MIT's Sloan School of Management has embraced virtualized desktops as a way to meet user needs and streamline operations, but the IT staff accepts that finding just the right mix of hardware and software is an ongoing challenge.
Since the school started exploring thin-client virtual desktops in 2009, it has tried PCs, laptops zero-client devices and is considering expanding support to iPads and Android tablets, says Wesley Esser, MIT Sloan's director of information technology consulting and support.
BACKGROUND: VMware View: Not VDI
Someday the school would like to abstract user desktop profiles so they are a composite of the individual files, databases and applications that can be pulled together on the fly for each user from pooled resources rather than separate virtual machines that have been created to represent each desktop, he says. But that day is a ways off.
Today, some of the school facilities support virtualization clients on PCs and some have zero clients from either Pano or Wyse. Many users don't realize they're working on virtual desktops; they think they're working on machines that run applications locally, he says.
The VDI journey started in 2009 with consideration of VDI for its PC-based computer lab, where students could access materials required for specific courses. The lab is general purpose - for teaching, checking emails, Web browsing, printing, accessing various software platforms as a service and accessing financial databases. But virtual desktops on PCs posed a management problem of maintaining the hardware and keeping the versioning of machine images up to date, he says.

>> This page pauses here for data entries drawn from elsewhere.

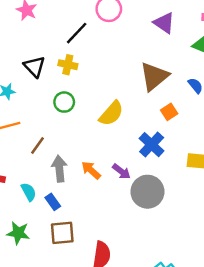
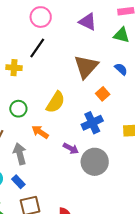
black line: (77, 33) -> (37, 48), moved
green circle: (64, 102) -> (18, 109), moved
blue cross: (152, 145) -> (92, 123), turned 30
orange arrow: (91, 170) -> (40, 132), moved

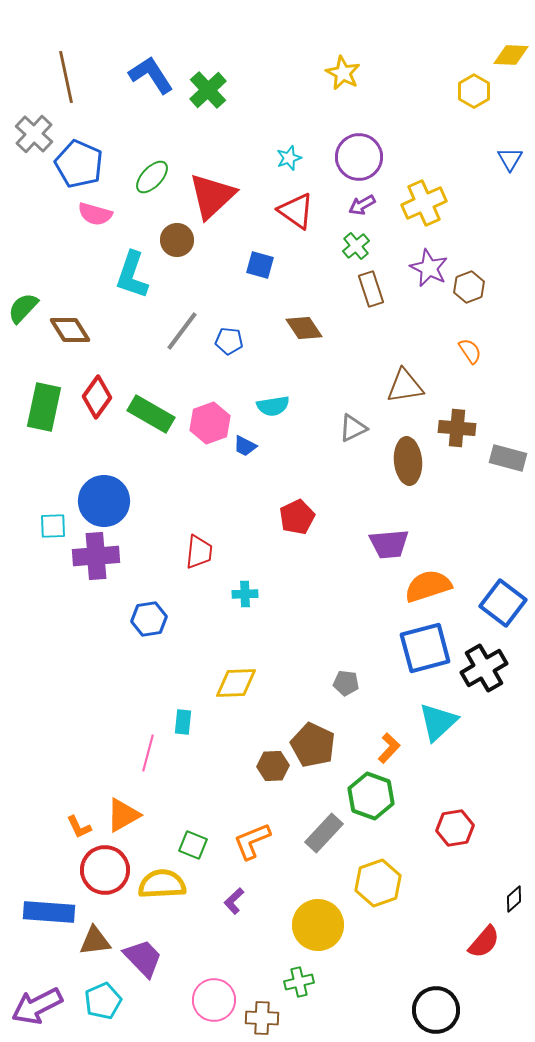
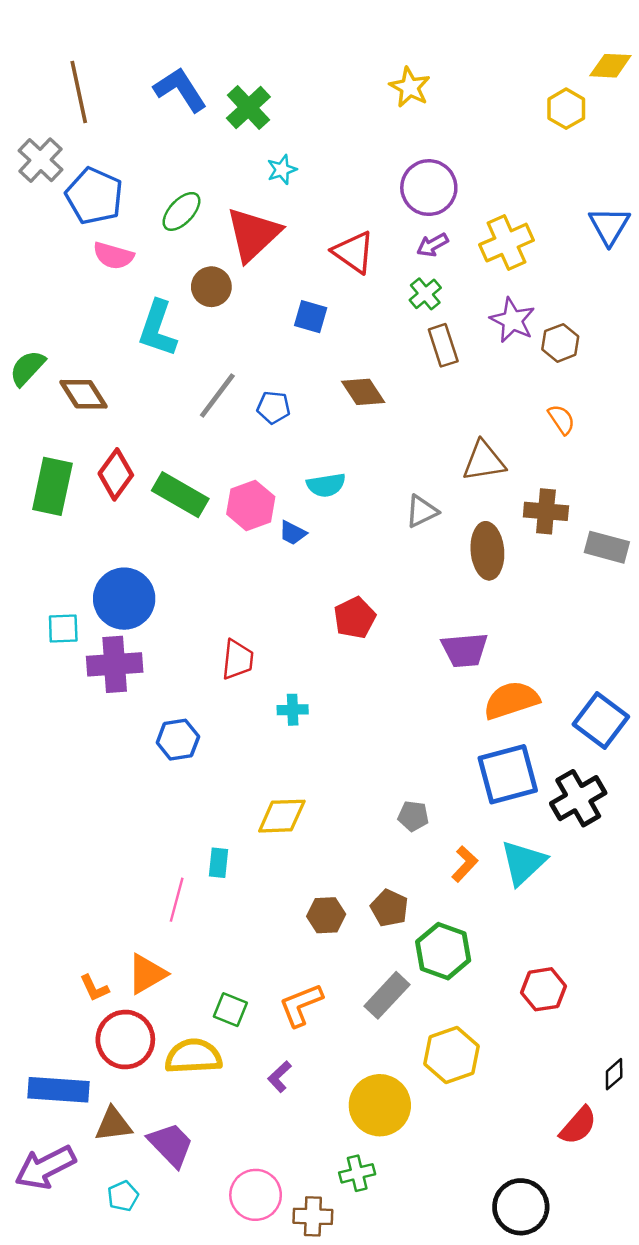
cyan star: (289, 158) -> (282, 170), moved
blue triangle: (510, 159) -> (609, 226), moved, size x1.4
brown pentagon: (313, 745) -> (389, 908), moved, size x0.7
orange L-shape: (389, 748) -> (465, 864), moved
cyan pentagon: (103, 1001) -> (123, 1196), size x0.7
purple arrow: (37, 1006) -> (45, 1167), moved

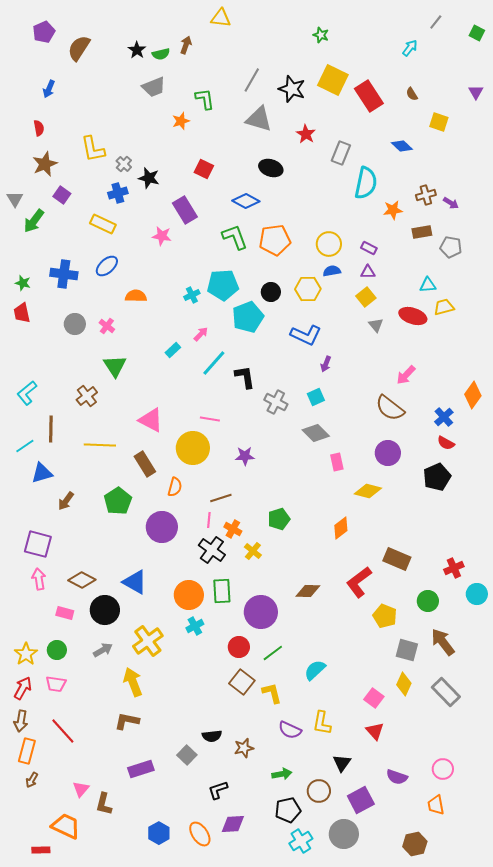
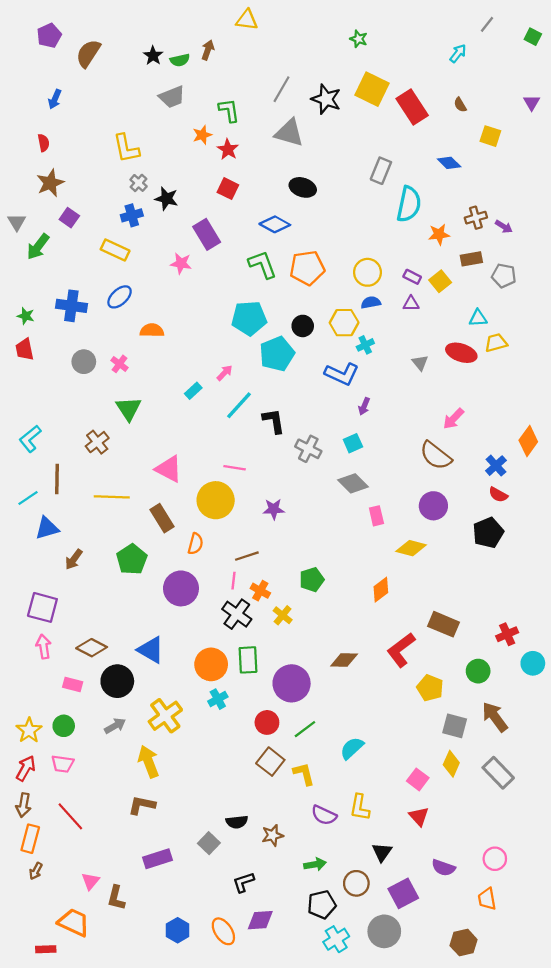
red star: (306, 134) -> (228, 149), moved
yellow L-shape: (93, 149) -> (126, 148), moved
cyan cross: (192, 295) -> (365, 345), moved
yellow square: (366, 297) -> (440, 281), moved

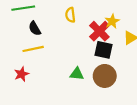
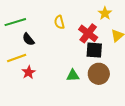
yellow star: (112, 21) -> (105, 13), moved
yellow line: (33, 49) -> (17, 58), moved
red star: (21, 74) -> (29, 72), moved

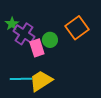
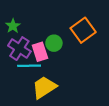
purple cross: (24, 34) -> (19, 49), moved
cyan line: (21, 79) -> (29, 66), moved

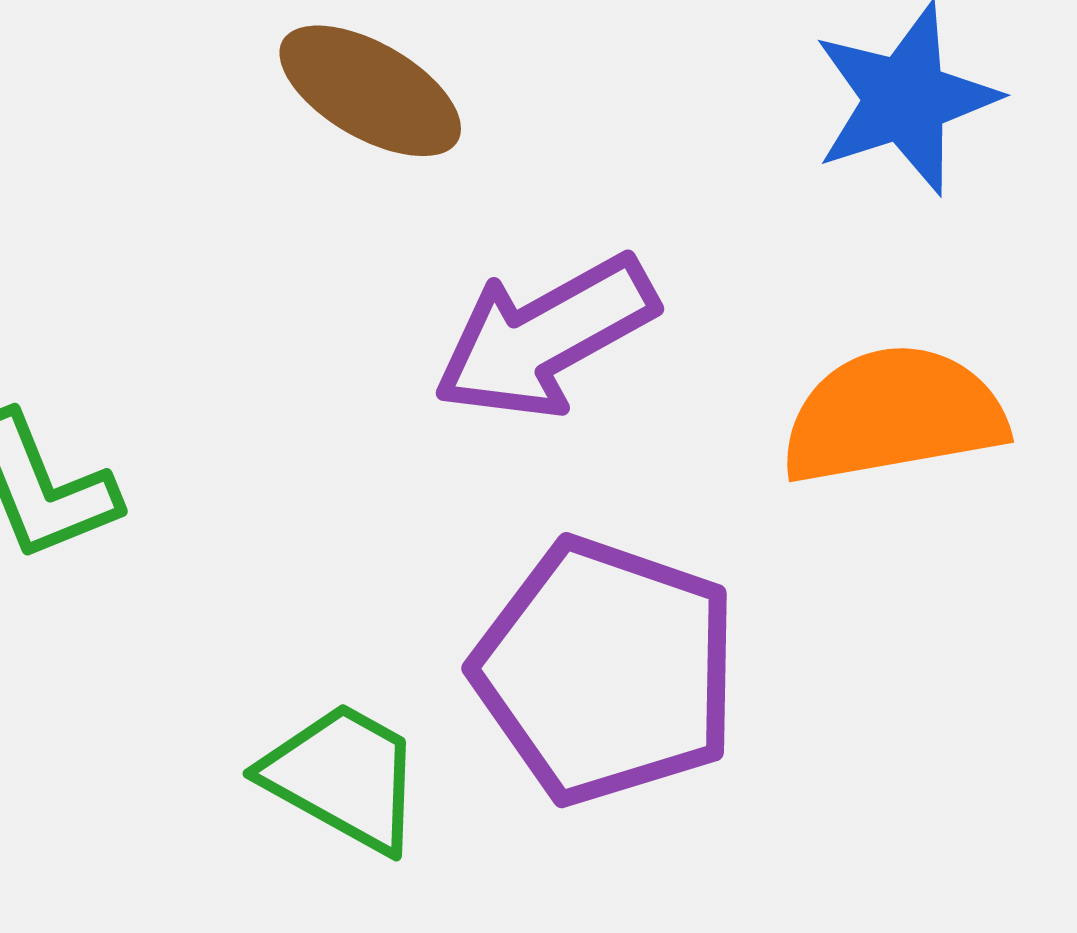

In 2010 the school got a new building with eight classrooms and renovated its old building and installed VMware thin clients to provide desktops via PC over IP. The choice of VMware was a natural extension of the school using the company's products for its virtual server infrastructure, he says.
If something went wrong with the desktops displayed on the classroom PCs, it could be fixed quickly via the backend virtual machine that the classroom tapped for the virtual desktops. "It's easier to log into a custom VM than it is to install software on a PC on the fly and cause problems with other applications," he says.
In July of 2011 the school chose Pano zero clients because of its USB extension speed that was needed to connect the devices to audio-visual equipment that was used for presentations that included video. The devices have good interoperability with the gear and because of their small size, the devices can be Velcroed out of sight to the back of touchscreen monitors that are used in presentations, he says.
Since July, the school has given VDI to more staff in one form or another. The goal is less about the client machine than about the backend that makes it possible to access desktops from a variety of places such as home or conferences, Esser says.
Staff can borrow generic laptops with thin clients from the school to bring on the road with them and tap into their personalized desktop from afar. Or they can use thin terminals within the school. "We hope to give one rich environment and downplay the endpoint devices that are needed to get to it," he says. That way the number of endpoints to support makes no difference. Whatever devices suit the space that is available are acceptable and people can work from wherever they want.
He has considered providing thin clients to student laptops, but based on use of such laptops for other events, he's found that their performance is not uniform. Some work better than others depending on the hardware, software and how well individuals maintain them. The school feels an obligation to level the playing field so all students have similar experiences when they access school content, so relying on student machines is not a good idea, he says.
Still, setting up a VDI client is easy with the availability of them in various apps stores. People are more comfortable installing apps on their own tablets than they ever got on their PCs, he says.
But there are limits to how many devices the school can support, and there will always be a place for devices the school owns. "We won't ever be fully BYOD," he says. Students have always brought their own laptops because the school has no laptop program in which students would buy certain devices and the school would support them. "It's their computer, and if they need to use ours, it's a distinct channel to get to it," Esser says.
Student tablets could theoretically be used in the equation, though, as internal tests have shown. The school's IT staff has experimented with connecting tablets to external monitors as a way to create a computer lab environment. Essentially that means docking the tablet and using it as a thin client.
In the future the school has big VDI plans. Esser is working on the idea of a virtual lab in which there is no thin client associated with particular virtual machines. Instead they get there via software. Abstracting the computing environment would be key so users could get at resources from lots of different locations and devices. Users could sync data and migrate smoothly to new machines while maintaining their old data set, he says. With this model, he hopes to expand the supported endpoint devices to include iPads and Android tablets.
There are more than 100 virtual machines used regularly at the school and that may double by the end of this year. If individual user desktop profiles could be associated directly with the underlying data, applications, storage and processes rather than with virtual machines that pulls these elements together, it would simplify and streamline the virtual backend, Esser says.
He says he'd also consider cloud vendors offering desktop as a service with a pure Web interface that would cut out clients altogether. The question is where would the central store of data reside? He says he could see a provider supplying the Web interface to data stored on school-owned devices, but not putting that data itself in the cloud yet.
Before that could happen, cloud licensing would have to improve to better define what belongs to the customer and what belongs to the provider and how it is all secured. The school would not pioneer such relationships. "We'd have to see someone else's case law on that," Esser says.